Arrange the lines from the one containing "pose: elev=110.5 azim=150.0" through the end of the records, both included, into a numbered list with blank lines omitted. Leave the pictures out of your answer.

begin DATA ROWS

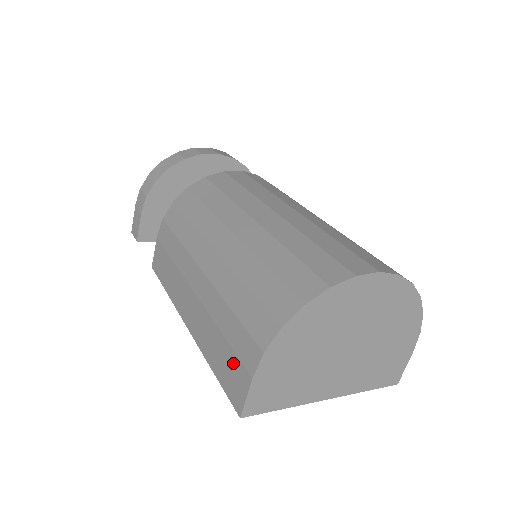
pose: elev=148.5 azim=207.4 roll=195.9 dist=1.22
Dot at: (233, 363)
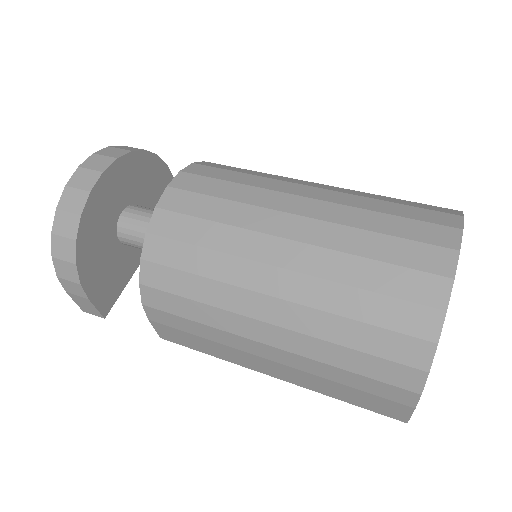
Dot at: (377, 400)
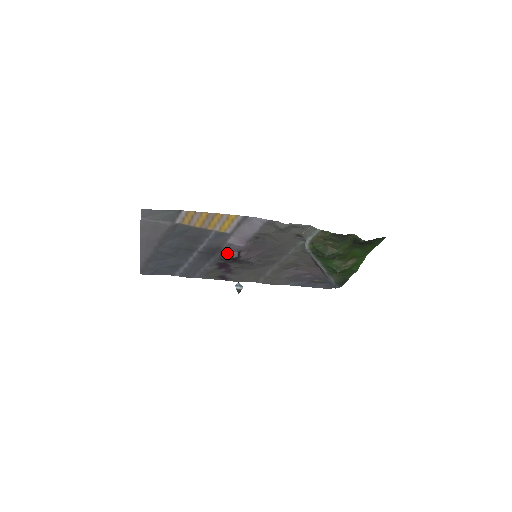
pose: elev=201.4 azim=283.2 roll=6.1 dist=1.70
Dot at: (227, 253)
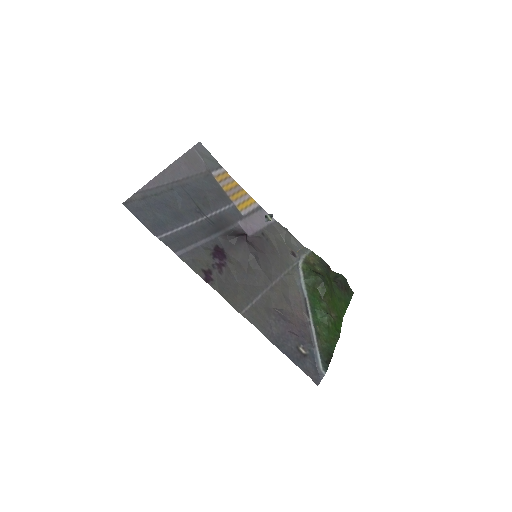
Dot at: (235, 232)
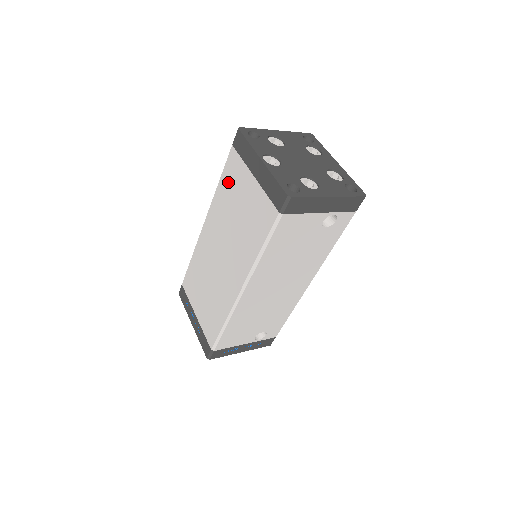
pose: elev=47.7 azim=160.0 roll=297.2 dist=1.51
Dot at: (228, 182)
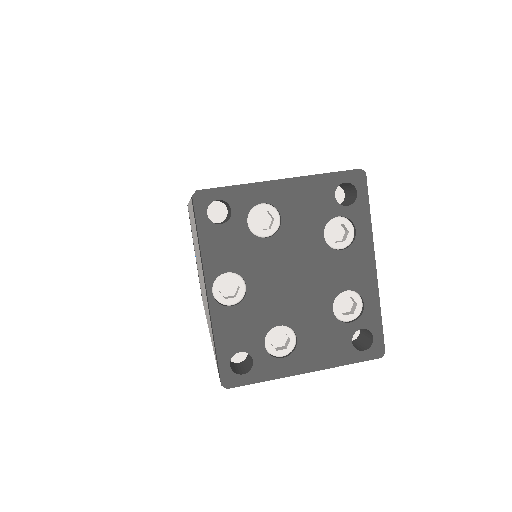
Dot at: (194, 225)
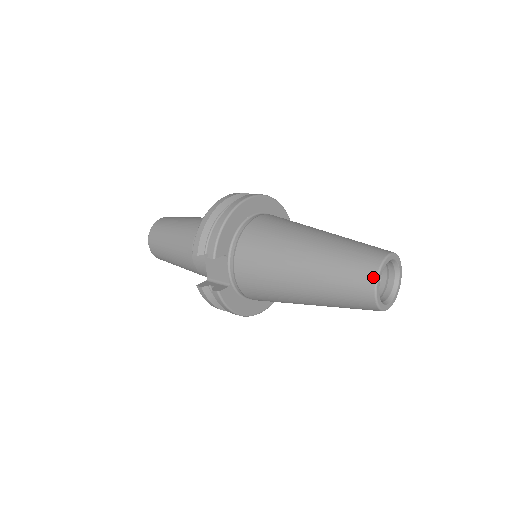
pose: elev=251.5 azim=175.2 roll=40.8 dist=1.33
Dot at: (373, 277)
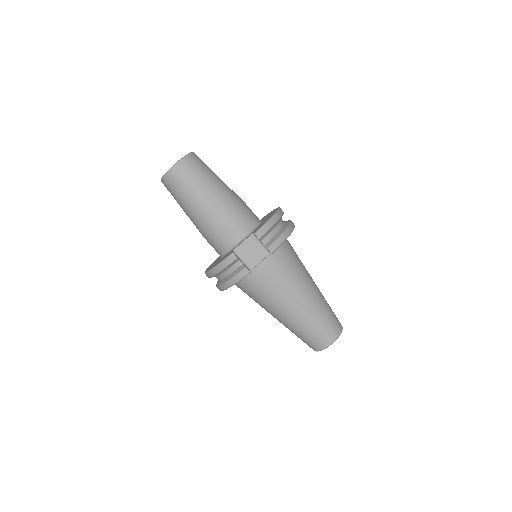
Dot at: (338, 335)
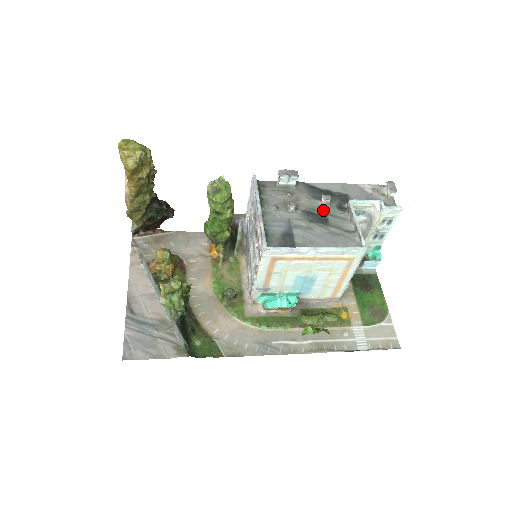
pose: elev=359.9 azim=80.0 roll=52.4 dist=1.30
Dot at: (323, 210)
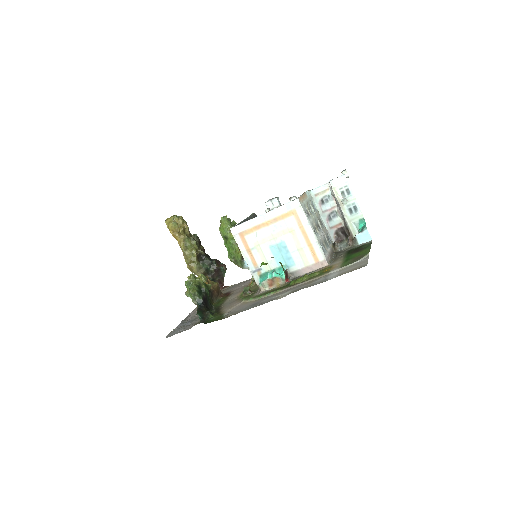
Dot at: occluded
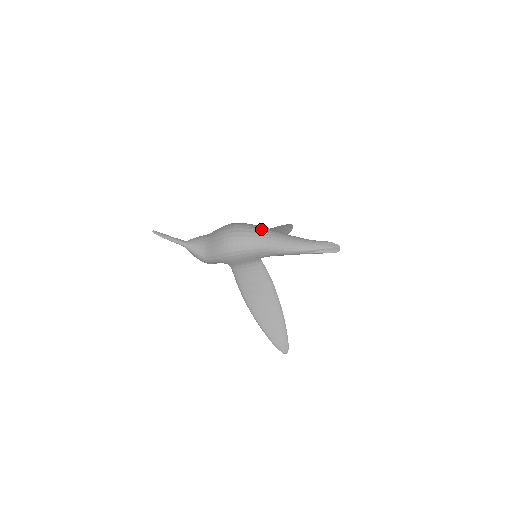
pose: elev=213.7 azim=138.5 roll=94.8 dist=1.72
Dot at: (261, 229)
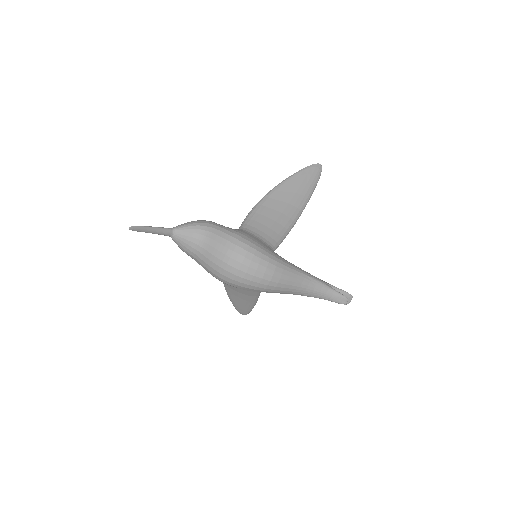
Dot at: (275, 273)
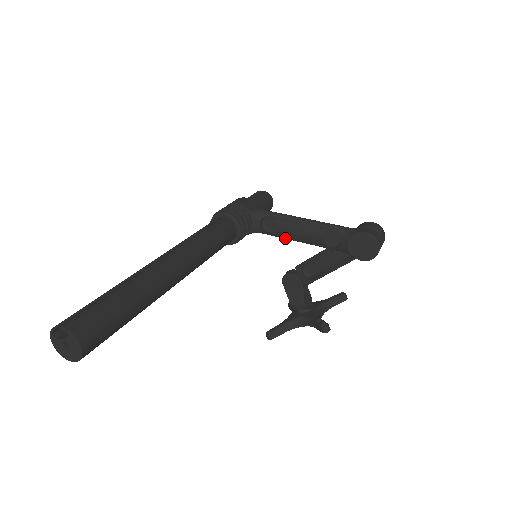
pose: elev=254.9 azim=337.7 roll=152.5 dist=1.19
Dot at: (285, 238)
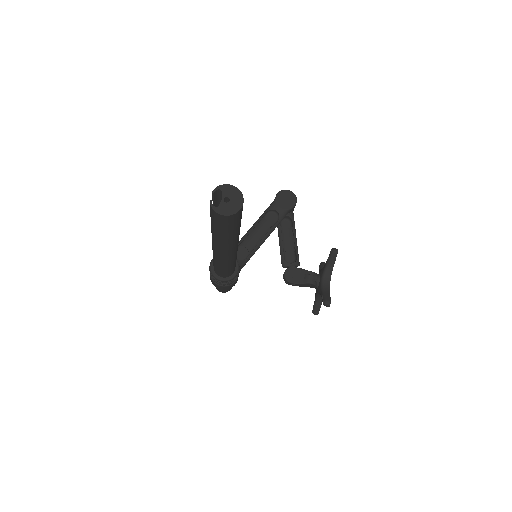
Dot at: (256, 250)
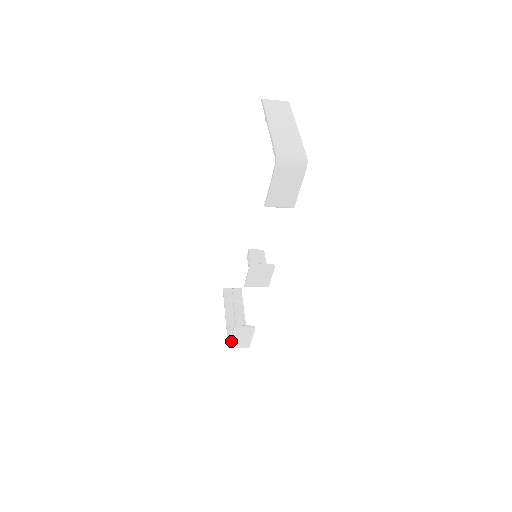
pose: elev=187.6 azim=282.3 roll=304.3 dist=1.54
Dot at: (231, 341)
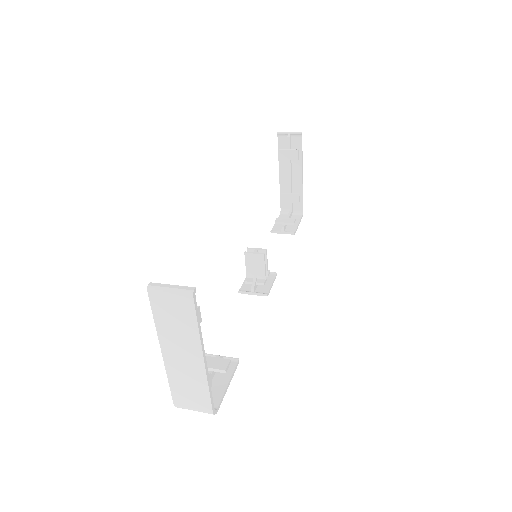
Dot at: occluded
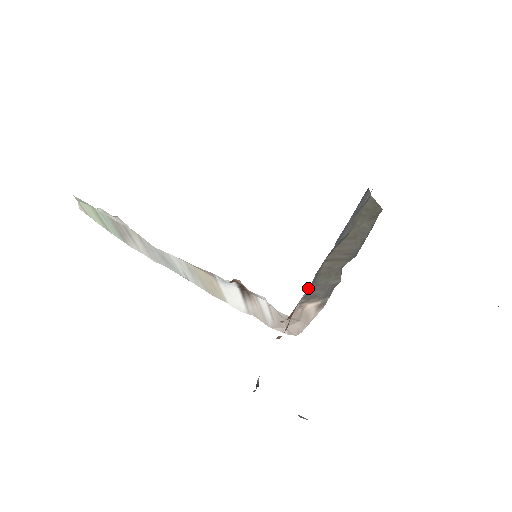
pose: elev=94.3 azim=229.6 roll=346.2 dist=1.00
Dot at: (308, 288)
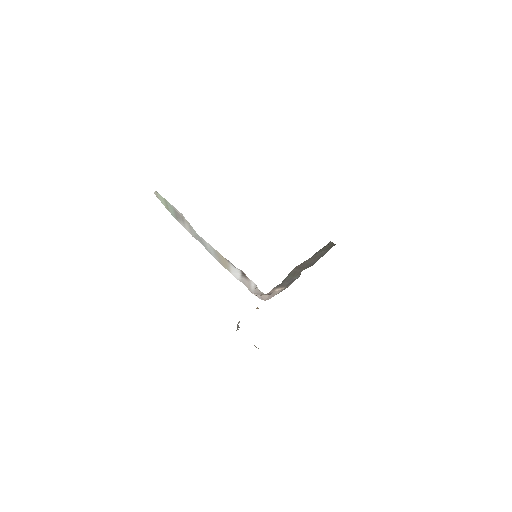
Dot at: occluded
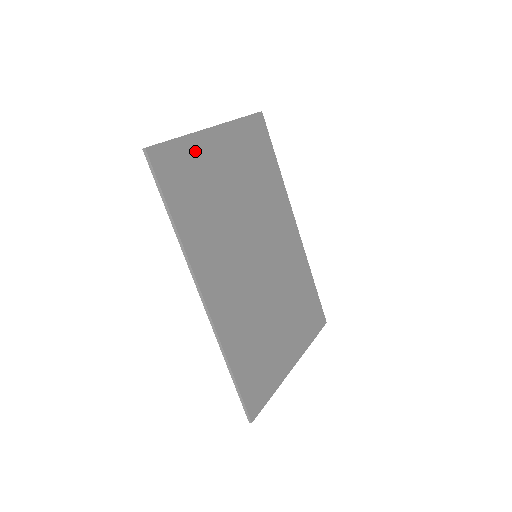
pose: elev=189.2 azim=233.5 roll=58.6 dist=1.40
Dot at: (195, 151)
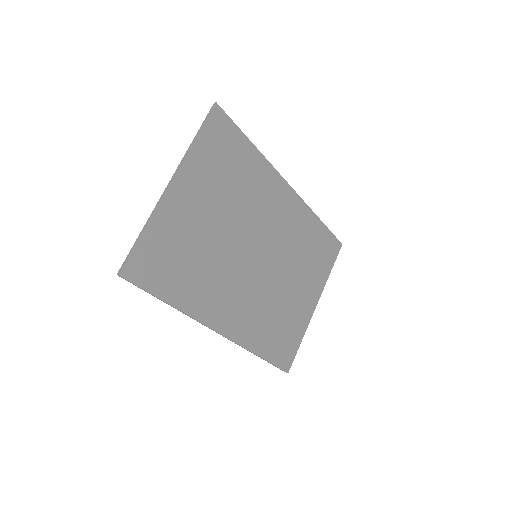
Dot at: (163, 228)
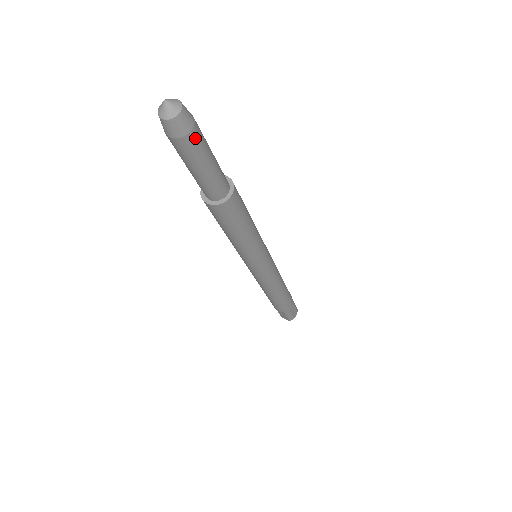
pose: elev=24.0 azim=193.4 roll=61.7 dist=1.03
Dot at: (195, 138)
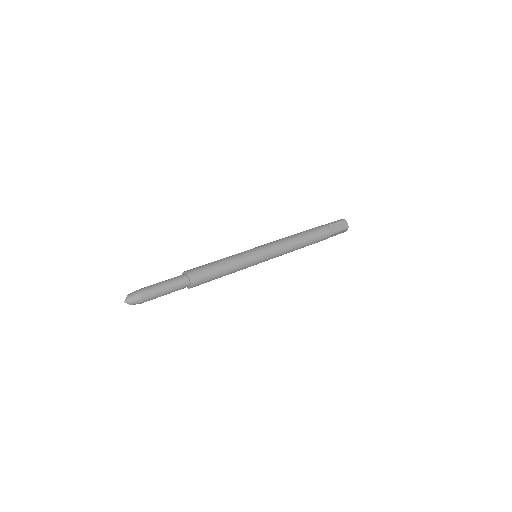
Dot at: (146, 301)
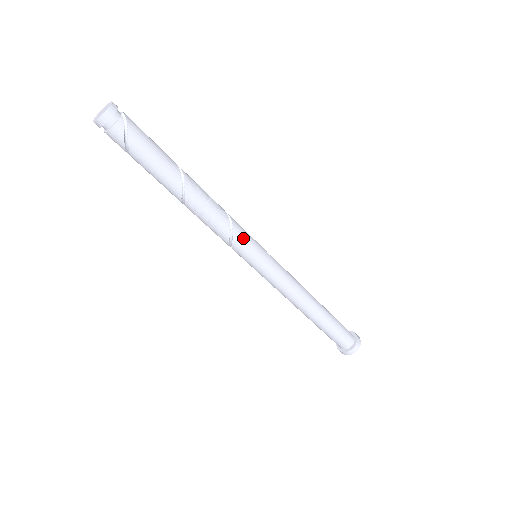
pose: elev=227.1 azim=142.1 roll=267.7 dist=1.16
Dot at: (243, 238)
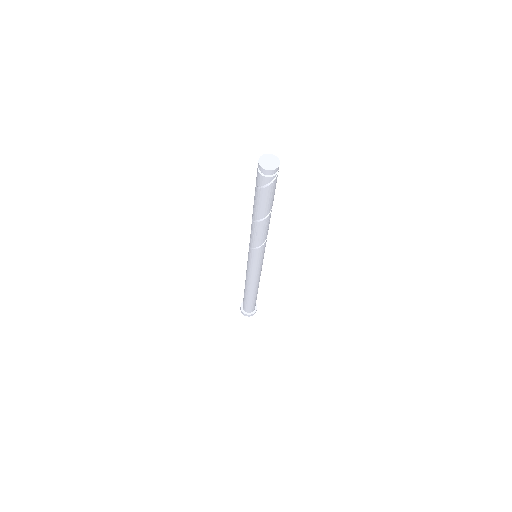
Dot at: (262, 251)
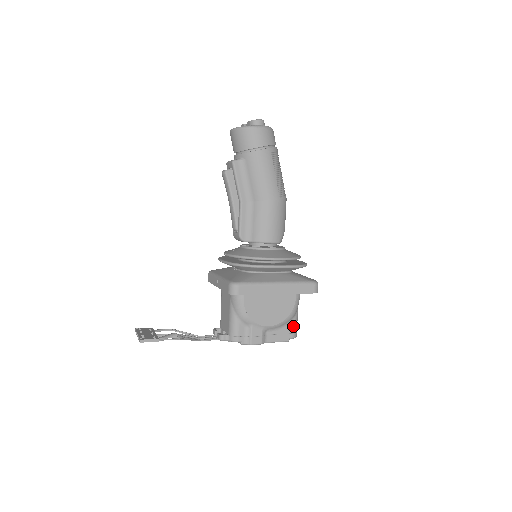
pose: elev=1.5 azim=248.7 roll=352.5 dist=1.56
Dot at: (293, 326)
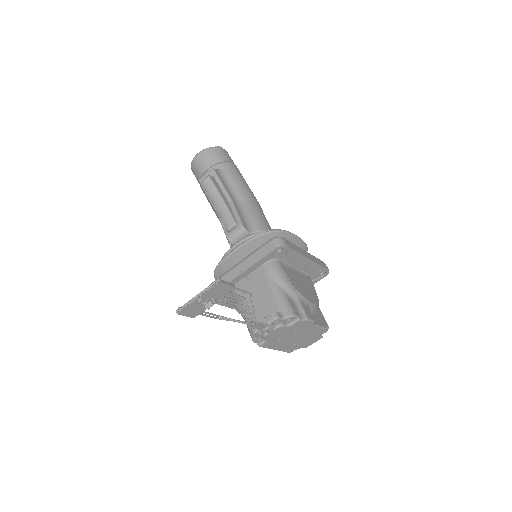
Dot at: (322, 314)
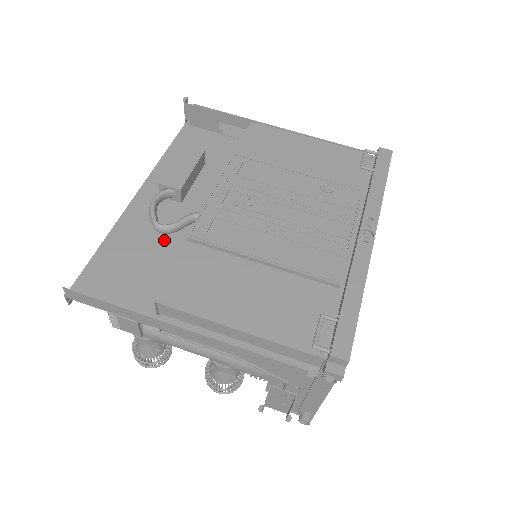
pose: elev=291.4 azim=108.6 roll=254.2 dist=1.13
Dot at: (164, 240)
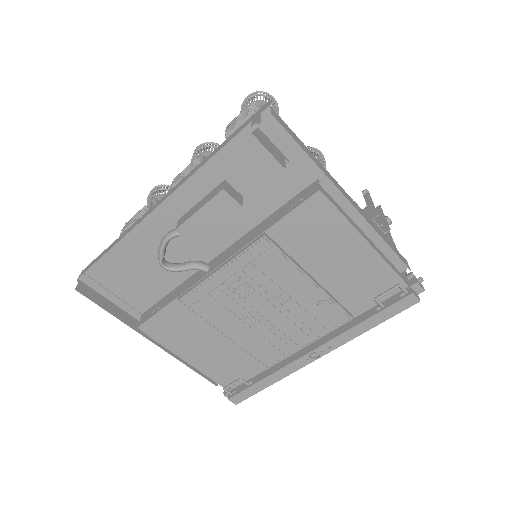
Dot at: occluded
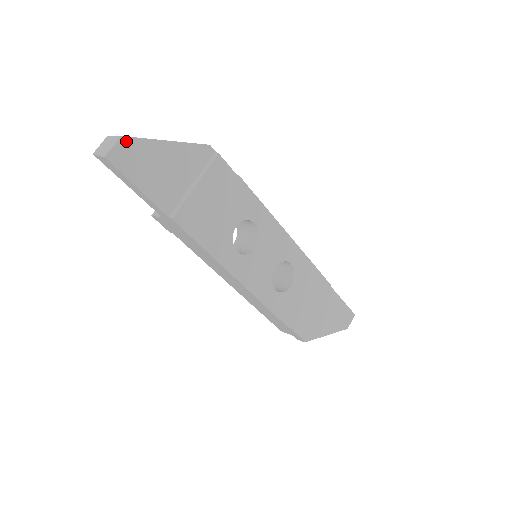
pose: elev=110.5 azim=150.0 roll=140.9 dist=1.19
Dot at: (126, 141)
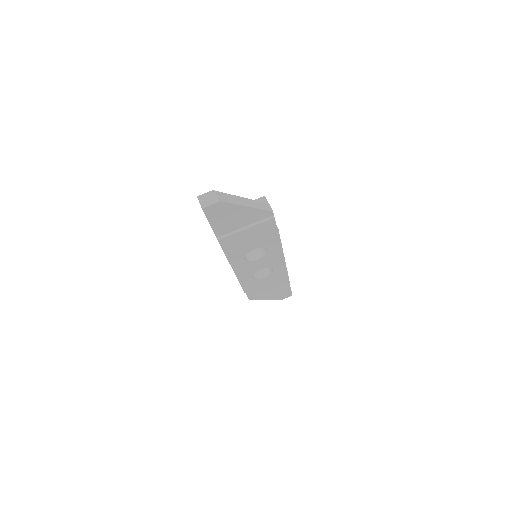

end DATA ROWS

__THE RESPONSE__:
1. pose: elev=110.5 azim=150.0 roll=140.9 dist=1.19
2. Dot at: (126, 141)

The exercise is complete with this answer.